İşin içine uzmanlık kavramı girdiğinde konu çok disiplinlilikten çıkarak dar bir alana hapsolur ki bu sefer de iş güvenliği kavramını kendi mecrasından kopartmış ve rotasından çıkartmış oluruz; hakeza zaten çıkmış durumda… Bu yanlış, algısal olarak iş güvenliği konusunun kendi başına tek bir disiplinmiş gibi dar bir vizyon ile ele alınmasının yolunu açmış ve tüm uygulama sahasını bu şekilde dizayn etmiştir.

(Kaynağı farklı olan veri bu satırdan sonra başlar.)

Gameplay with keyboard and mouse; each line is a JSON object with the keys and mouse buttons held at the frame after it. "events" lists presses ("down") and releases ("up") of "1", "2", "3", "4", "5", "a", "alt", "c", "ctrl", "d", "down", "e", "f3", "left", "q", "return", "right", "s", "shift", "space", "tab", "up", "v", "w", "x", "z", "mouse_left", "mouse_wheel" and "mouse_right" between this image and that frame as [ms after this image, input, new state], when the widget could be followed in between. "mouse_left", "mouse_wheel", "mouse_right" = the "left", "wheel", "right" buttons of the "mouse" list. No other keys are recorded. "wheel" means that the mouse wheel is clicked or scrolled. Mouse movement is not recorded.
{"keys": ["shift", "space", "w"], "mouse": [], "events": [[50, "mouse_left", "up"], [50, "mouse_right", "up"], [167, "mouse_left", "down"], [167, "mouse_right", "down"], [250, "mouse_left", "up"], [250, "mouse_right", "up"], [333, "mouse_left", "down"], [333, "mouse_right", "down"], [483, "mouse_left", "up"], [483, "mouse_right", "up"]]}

Böylelikle iş güvenliği uzmanlarının bilmesi ve ilgilenmesi gereken alanlar sınırsız bir duruma gelmiş ve hâliyle hepsi hakkında detaylı bir şekilde bilgi sahibi olunamayacağı için iş, kâğıt üzerinde varlık gösteren bir formaliteye dönüşmüştür.

Bir taraftan da hâlâ çözüme kavuşamamış yargılanma süreçleri vuku bulduğundan ötürü iş güvenliği uzmanları da doğal olarak bu kadar geniş bir alanda hata yapıp yargılanmamak adına, işin temeline inemeden ve şekil üzerinden ilerlemek zorunda kalmışlardır. Bu yanlışlar silsilesinin doğal sonucu ise hâliyle kazalar, kayıplar, uygunsuzluklar ve düzensizliklerdir.

Yani sonuç, bir başarısızlıktır! Bunun önüne geçmek gayet basittir. İş güvenliği disiplininin ilgi alanlarını ciddi şekilde tanımlayarak geneli kapsayan bir iş güvenliği profesyoneli ve yöneticisi, spesifik alanlara yönelik ise uzmanlar yetiştirilip görevlendirilmelidir. Tabii bir de artık şu gereksiz ve mesnetsiz uzman yargılamalarına son vermek lazım…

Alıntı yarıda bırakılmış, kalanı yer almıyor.